Gavin Mortimer Gavin Mortimer

Bashing Brexit won’t help Macron defeat Le Pen

(Photo: Getty)

The Prime Minister of France has warned his people that any form of Frexit would leave them weeping into their pastis. ‘Don’t be like the British who cried after Brexit,’ said Gabriel Attal, in a radio interview on Thursday.  ‘A large majority of British people regret Brexit and sometimes regret not turning out to vote, or voting for something that was negative for their country.’

Attal then cited a couple of examples of this negativity; what he described as ‘massive economic difficulties’ and more ‘illegal immigration than ever’.

Attal’s Brexit bashing is an indication of the panic spreading through the ruling party

The man described as a ‘mini-Macron’ has clearly inherited some of his master’s animus towards Brexit. In 2021 the president of France described the Leave vote as the result of ‘lies and false promises.’

Attal’s Brexit bashing is an indication of the panic spreading through the ruling party. The European elections are just over a week away, and Macron’s candidate, Valerie Hayer, is stuck on 16 per cent in the polls, half that of the frontrunner, Jordan Bardella, of Marine Le Pen’s National Rally.

Macron and mini-Macron have tried every trick in the book in recent weeks to ward voters off the National Rally: they have warned of the party’s closeness to Putin, its closeness to Trump, its closeness to fascism. None of the scare-mongering has worked. So Attal has played his last card. The party’s closeness to Brexit.

There is a slight problem. Marine Le Pen long ago renounced ‘Frexit’. Indeed, her former vice-president, Florian Philippot, was on the radio on Thursday, criticising Le Pen for toning down her hostility towards Brussels.

Philippot remains a committed Leaver, with Nigel Farage his role model, and his Patriots party is the party of Frexit in the European elections.

Le Pen removed Frexit from her manifesto after her 2018 rebranding of her party when she changed its name from National Front to National Rally. She concluded that Frexit put the frighteners on too many voters, and so she redefined her position as one of remaining and changing the EU from within.
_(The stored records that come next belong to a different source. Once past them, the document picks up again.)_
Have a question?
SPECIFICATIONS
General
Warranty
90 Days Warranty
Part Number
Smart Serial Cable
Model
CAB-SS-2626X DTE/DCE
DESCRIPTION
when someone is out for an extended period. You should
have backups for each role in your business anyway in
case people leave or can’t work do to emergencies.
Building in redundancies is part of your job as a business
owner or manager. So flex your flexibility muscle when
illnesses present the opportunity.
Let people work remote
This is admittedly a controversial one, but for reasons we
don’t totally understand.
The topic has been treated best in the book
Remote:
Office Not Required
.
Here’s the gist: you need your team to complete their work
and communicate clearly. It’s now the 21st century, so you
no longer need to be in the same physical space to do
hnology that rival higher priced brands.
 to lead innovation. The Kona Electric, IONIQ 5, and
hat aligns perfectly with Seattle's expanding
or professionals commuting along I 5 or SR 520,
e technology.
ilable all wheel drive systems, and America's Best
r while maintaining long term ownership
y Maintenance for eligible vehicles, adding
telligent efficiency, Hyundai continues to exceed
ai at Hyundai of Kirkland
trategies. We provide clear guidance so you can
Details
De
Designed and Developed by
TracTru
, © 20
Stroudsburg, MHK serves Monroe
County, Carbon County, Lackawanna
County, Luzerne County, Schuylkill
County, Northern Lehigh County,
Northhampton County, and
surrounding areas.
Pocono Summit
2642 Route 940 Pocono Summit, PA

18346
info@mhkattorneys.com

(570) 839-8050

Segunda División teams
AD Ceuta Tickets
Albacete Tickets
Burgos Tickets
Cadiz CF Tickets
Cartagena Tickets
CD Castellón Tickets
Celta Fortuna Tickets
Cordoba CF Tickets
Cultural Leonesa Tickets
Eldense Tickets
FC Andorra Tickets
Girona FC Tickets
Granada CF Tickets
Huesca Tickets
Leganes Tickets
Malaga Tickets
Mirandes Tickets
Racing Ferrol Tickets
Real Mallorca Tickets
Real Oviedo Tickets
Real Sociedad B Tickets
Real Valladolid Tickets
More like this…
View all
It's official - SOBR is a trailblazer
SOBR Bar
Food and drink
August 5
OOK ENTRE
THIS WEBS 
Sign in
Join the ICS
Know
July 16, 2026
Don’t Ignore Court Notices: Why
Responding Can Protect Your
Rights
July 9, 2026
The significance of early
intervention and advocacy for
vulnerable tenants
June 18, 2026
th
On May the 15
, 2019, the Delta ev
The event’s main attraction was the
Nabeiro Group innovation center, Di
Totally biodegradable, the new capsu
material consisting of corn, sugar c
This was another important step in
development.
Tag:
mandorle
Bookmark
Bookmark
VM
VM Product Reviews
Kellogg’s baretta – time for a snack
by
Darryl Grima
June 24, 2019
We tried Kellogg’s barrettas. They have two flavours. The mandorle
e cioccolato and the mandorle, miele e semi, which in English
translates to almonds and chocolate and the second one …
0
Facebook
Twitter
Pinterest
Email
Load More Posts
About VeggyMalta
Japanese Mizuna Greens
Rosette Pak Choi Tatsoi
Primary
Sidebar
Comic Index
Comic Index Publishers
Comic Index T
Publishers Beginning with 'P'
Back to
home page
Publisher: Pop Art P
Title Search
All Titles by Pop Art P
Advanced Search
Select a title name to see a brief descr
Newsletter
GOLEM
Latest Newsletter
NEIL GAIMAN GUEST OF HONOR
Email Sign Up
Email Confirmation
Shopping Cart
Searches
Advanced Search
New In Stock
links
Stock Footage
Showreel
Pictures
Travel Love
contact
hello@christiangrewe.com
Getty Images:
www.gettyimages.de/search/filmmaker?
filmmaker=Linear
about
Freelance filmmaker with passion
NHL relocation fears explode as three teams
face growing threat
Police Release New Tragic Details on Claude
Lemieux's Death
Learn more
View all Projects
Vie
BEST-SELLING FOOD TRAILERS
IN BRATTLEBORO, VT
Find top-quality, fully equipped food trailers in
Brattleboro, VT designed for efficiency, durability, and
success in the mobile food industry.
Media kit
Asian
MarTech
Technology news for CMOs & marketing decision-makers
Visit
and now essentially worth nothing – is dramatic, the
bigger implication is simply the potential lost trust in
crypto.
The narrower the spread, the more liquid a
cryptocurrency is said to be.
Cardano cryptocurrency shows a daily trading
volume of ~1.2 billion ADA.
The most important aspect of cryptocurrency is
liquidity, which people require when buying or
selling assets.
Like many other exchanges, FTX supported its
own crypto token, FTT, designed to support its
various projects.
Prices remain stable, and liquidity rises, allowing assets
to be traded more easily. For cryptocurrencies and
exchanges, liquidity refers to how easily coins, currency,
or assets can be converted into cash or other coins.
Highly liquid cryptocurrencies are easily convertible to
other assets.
This is still sacrilege for Attal, a technocrat from top to toe who shares his president’s canine devotion to the EU. Should the National Rally ever gain influence within Brussels, warned Attal, they ‘could have the capacity to block European institutions, which would lead to very dangerous consequences for our country.’

Attal’s claims about Britain being a basket case went unchallenged by his interviewer. It’s true that John Bull isn’t in the best of health economically, but France isn’t exactly booming. On Friday Ratings agency S&P downgraded France’s credit score from AA to AA-. It’s the first time it has downgraded France since 2013, and it did so because of a deterioration in the country’s budgetary position. According to the IMF, Britain’s GDP will grow by 0.5 per cent in 2024 and by 1.5 per cent in 2025; France’s will grow by 0.7 per cent in 2024 and 1.4 per cent in 2025. Germany’s growth forecast for 2024 is 0.2 per cent.

As for illegal immigration, in 2023 just under 30,000 crossed the Channel in small boats, a 36 per cent drop on the previous year. In Britain, the problem is more with legal migration than the illegal variety. There were over one million legal entrants in 2022 and 2023, after the Tory party promised to take back control of the country’s borders.

France also has huge numbers of migrants coming legally to France – 323,000 in 2023, an increase of 100,000 on the 2016 figure, the year before Macron came to power. But it also has record numbers of migrants claiming asylum; in 2023 there were 142,500 requests, an 8 per cent increase on 2022.

In parallel with the soaring number of migrants arriving in France, there has also been a marked increase in crime. As one of Macron’s MPs admitted this week, ‘there is sometimes a link between insecurity and immigration’.

Last year a total of 380,000 migrants arrived illegally in the EU, the highest number since 2016, but that figure could be challenged this year as the summer brings more stable sailing conditions.

Figures leaked this week from the French interior ministry revealed that in the first five months of 2024 more than 72,000 migrants have arrived in the EU. The true number is probably higher as this total accounts only for those detected. Spain has overtaken Italy as the most popular destination for migrants, with a 185 per cent increase in arrivals this year compared to the same period last year.

France’s interior ministry also reported that the migrant situation on the Channel coast remains ‘very tense’. There have been 522 crossings so far this year from France to England, totalling 18,659 migrants. This is an increase of 35 per cent compared with the same period last year.

Reading such figures, Rishi Sunak might feel tempted to ask for a rebate on the £500 million he handed to Macron in March last year. The money was supposed to be used by the French to stop the small boats crossing the Channel.

Trump, Putin and Farage are all convenient bogeymen but the man most responsible for the rising popularity of Le Pen is the man in the Élysée. He’s failed in his seven years in office to get a grip on mass immigration, or insecurity, and the country’s public debt out of control while the cost of living crisis shows no sign of easing. 

It’s enough to make a grown French man cry.